◆ PASSAGE SHOWN ◆
Spaceflight Now: V129


April 19, 2000 -- Follow the launch of PanAmSat's Galaxy 4R communications satellite aboard an Ariane 4 rocket. Reload this page for the very latest on the mission.

0300 GMT (11:00 p.m. EDT)

Europe's Ariane 4 rocket placed a U.S. communications satellite into orbit Tuesday night but Arianespace's jungle launch pads will become silent until at least mid-summer due to spacecraft engine troubles.

Read our complete story for a full recap of the flight, Arianespace's future launch schedule and details on the Galaxy 4R spacecraft.

0130 GMT (9:30 p.m. EDT)

Hughes Space and Communications, builder of the Galaxy 4R satellite launched tonight, reports its ground control team has successfully established contact with the spacecraft through the Daan Magot tracking station in Indonesia. Initial checks of the satellite indicate Galaxy 4R is healthy.

We will have a full story about tonight's satellite-delivery mission, the near-term future of Arianespace's launch schedule and the upcoming events that will prepare Galaxy 4R for service.

0050 GMT (8:50 p.m. EDT)

Plus+21 minutes. SPACECRAFT SEPARATION! The Galaxy 4R communications satellite has successfully separated from the Ariane 4 rocket's third stage to complete Arianespace Flight 129. This marks the 54th consecutive success for Ariane 4.

Check back later tonight for a wrap-up story on this launch and confirmation first contact with Galaxy 4R by ground controllers.

0049 GMT (8:49 p.m. EDT)

Plus+20 minutes, 30 seconds. The orientation maneuvers to position the rocket to release Galaxy 4R has concluded. Altitude is 320 km, velocity is 9.5 km/sec.

0048 GMT (8:48 p.m. EDT)

Plus+19 minutes. Third stage has shut down to complete the powered flight. The stage will now provide the necessary pointing for deployment of Galaxy 4R in about two minutes.

0047 GMT (8:47 p.m. EDT)

Plus+18 minutes, 30 seconds. The Libreville tracking station in Africa has acquired the Ariane 4 rocket.

◆ REQUIREMENT ◆
Please continue the Ariane Flight 129 launch log above, starting right after its final entry at 0047 GMT.

◆ INFORMATION GIVEN ◆
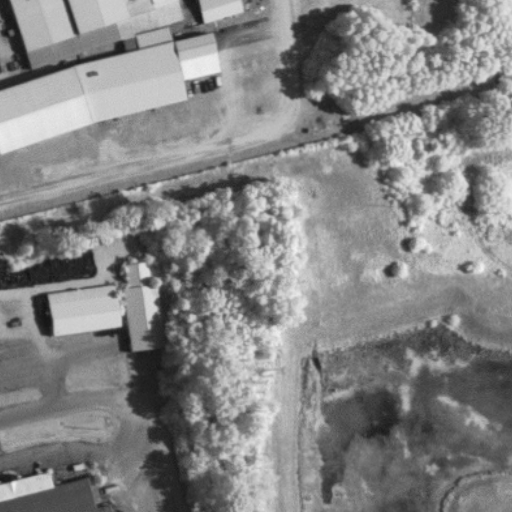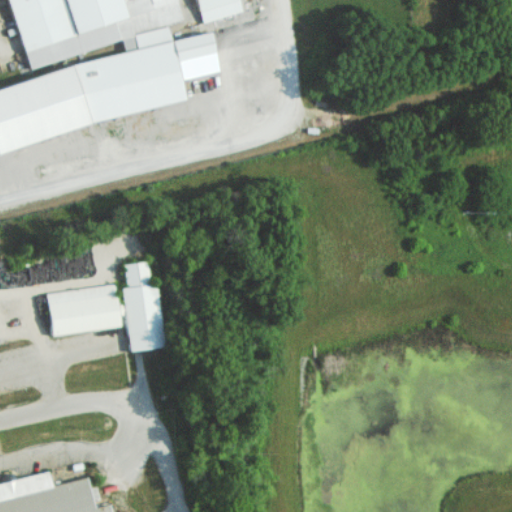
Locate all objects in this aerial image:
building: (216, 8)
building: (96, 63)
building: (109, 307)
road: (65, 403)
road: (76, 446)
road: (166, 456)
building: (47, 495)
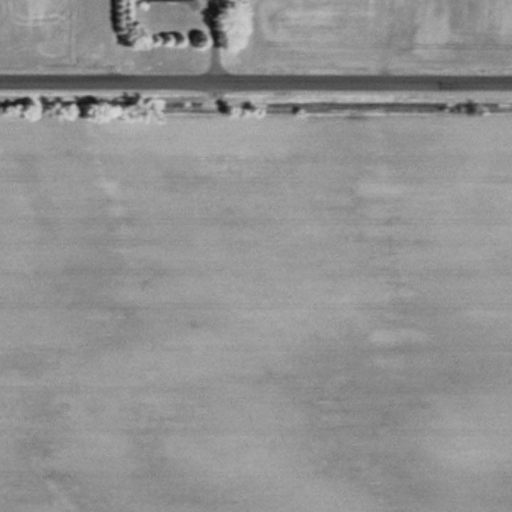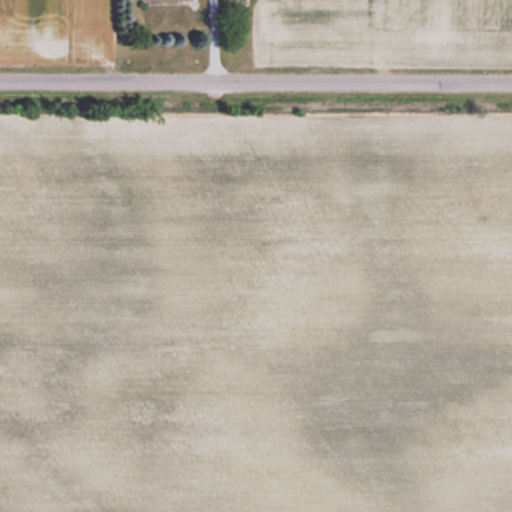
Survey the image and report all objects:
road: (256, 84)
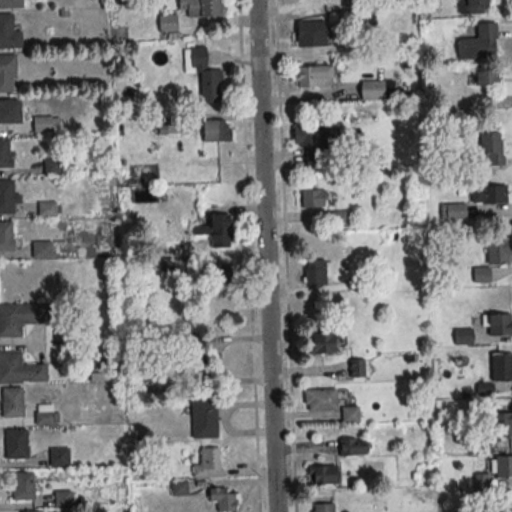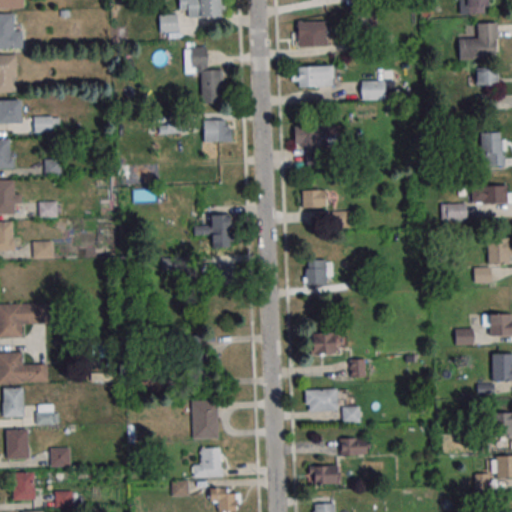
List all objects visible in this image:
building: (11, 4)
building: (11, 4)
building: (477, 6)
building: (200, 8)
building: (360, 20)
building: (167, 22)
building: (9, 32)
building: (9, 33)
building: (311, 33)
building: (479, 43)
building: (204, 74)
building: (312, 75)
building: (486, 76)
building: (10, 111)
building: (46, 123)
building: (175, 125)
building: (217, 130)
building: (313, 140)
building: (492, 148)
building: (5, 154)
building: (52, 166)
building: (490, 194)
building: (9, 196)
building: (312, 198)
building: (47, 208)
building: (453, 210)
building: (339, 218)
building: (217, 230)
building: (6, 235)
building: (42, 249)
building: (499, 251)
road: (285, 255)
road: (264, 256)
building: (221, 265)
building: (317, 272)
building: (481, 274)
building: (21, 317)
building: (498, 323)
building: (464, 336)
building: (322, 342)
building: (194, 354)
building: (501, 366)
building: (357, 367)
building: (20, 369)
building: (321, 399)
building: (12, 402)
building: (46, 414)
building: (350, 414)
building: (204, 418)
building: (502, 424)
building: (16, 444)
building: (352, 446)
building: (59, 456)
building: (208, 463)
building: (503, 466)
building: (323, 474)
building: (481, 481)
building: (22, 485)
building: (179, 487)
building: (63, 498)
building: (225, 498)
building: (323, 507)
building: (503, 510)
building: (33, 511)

---

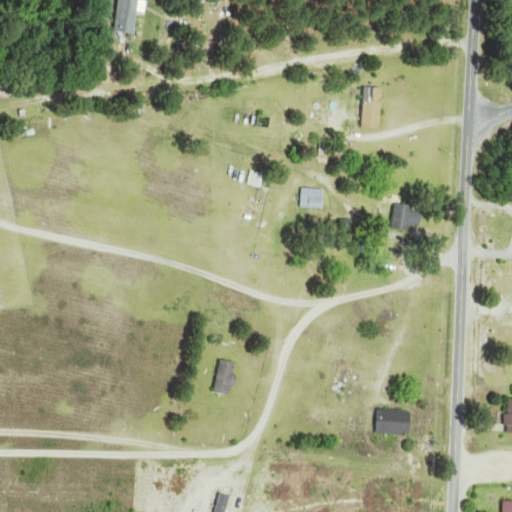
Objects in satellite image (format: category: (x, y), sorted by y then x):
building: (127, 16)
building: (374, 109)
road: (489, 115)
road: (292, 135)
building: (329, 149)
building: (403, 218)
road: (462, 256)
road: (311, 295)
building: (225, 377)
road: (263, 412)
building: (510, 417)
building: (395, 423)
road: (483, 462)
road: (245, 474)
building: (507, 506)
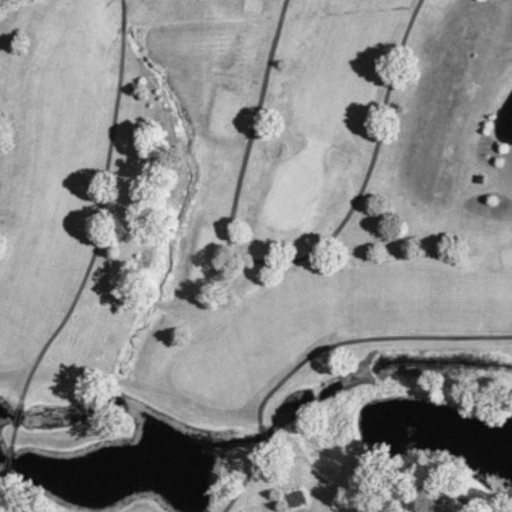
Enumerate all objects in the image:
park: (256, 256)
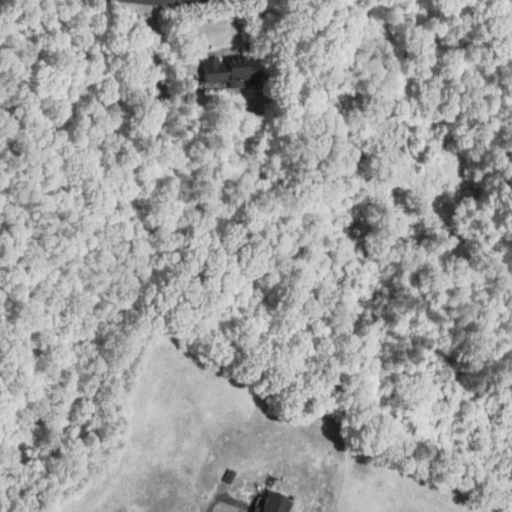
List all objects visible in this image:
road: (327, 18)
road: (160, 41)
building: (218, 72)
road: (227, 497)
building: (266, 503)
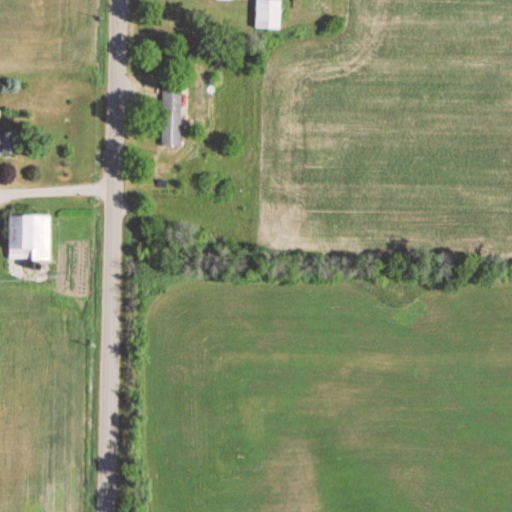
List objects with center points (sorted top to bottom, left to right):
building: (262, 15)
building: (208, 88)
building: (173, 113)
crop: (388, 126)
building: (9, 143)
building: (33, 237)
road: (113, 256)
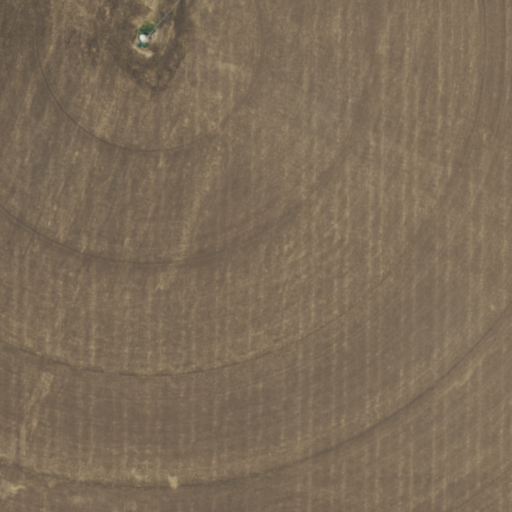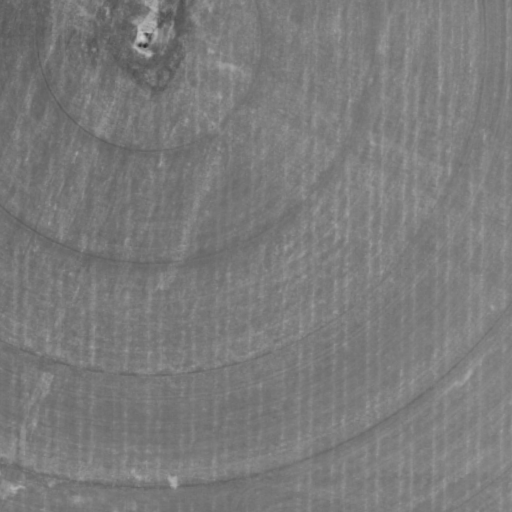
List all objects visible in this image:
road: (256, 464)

◆ TASK RESPONSE ◆
0047 GMT (8:47 p.m. EDT)

Plus+18 minutes. Less than one minute remaining in the third stage firing. Altitude is 204 km, velocity is 9.19 km/sec.

0046 GMT (8:46 p.m. EDT)

Plus+17 minutes, 15 seconds. The Ariane 4 rocket is now beginning to gain altitude again. Altitude is 195 km, velocity is 8.7 km/sec.

0045 GMT (8:45 p.m. EDT)

Plus+16 minutes, 30 seconds. Altitude is 194 km, velocity is 8.3 km/sec.

0044 GMT (8:44 p.m. EDT)

Plus+15 minutes. Altitude is 207 km, velocity is 7.6 km/sec.

0043 GMT (8:43 p.m. EDT)

Plus+14 minutes, 10 seconds. Just over 4 1/2 minutes left in the third stage burn tonight. Altitude is 220 km, velocity is 7.2 km/sec.

0041 GMT (8:41 p.m. EDT)

Plus+12 minutes, 30 seconds. The Ariane 4 rocket's third stage is still firing. Altitude is 247 km, velocity is 6.64 km/sec.

The Ascension Island tracking station in the Atlantic Ocean has acquired the rocket's signal as it heads eastward away from South America.

0040 GMT (8:40 p.m. EDT)

Plus+11 minutes, 30 seconds. Altitude is 259 km, velocity is 6.3 km/sec.

0039 GMT (8:39 p.m. EDT)

Plus+10 minutes, 40 seconds. Now reaching the period in flight where the Ariane rocket gives up a bit of altitude in order to gain velocity like a sling-shot. Altitude is 266 km, velocity is 6.06 km/sec.

Also, the rocket is now passed out of range from the tracking station in Kourou.

0039 GMT (8:39 p.m. EDT)

Plus+10 minutes. A very smooth flight for the Ariane 4 rocket to this point. Altitude is 269 km, velocity is 5.8 km/sec.

0037 GMT (8:37 p.m. EDT)

Plus+8 minutes, 30 seconds. Rocket parameters and the trajectory are all reported normal at this point in the flight. Altitude is 261 km, velocity is 5.45 km/sec.

0036 GMT (8:36 p.m. EDT)

Plus+7 minutes, 30 seconds. Altitude is 245 km, velocity is 5.2 km/sec.

0035 GMT (8:35 p.m. EDT)

Plus+6 minutes, 30 seconds. The Natal tracking station in Brazil has picked up the rocket's signal. The Ariane 4 rocket is moving right down the proper trajectory tonight.

0034 GMT (8:34 p.m. EDT)

Plus+5 minutes, 35 seconds. Arianespace confirmed burnout of the second stage and its separation. The cryogenic upper stage has now ignited for its long-duration burn to deliver Galaxy 4R into orbit.

0034 GMT (8:34 p.m. EDT)

Plus+5 minutes. Altitude is 150 km, velocity is 4.3 km/sec.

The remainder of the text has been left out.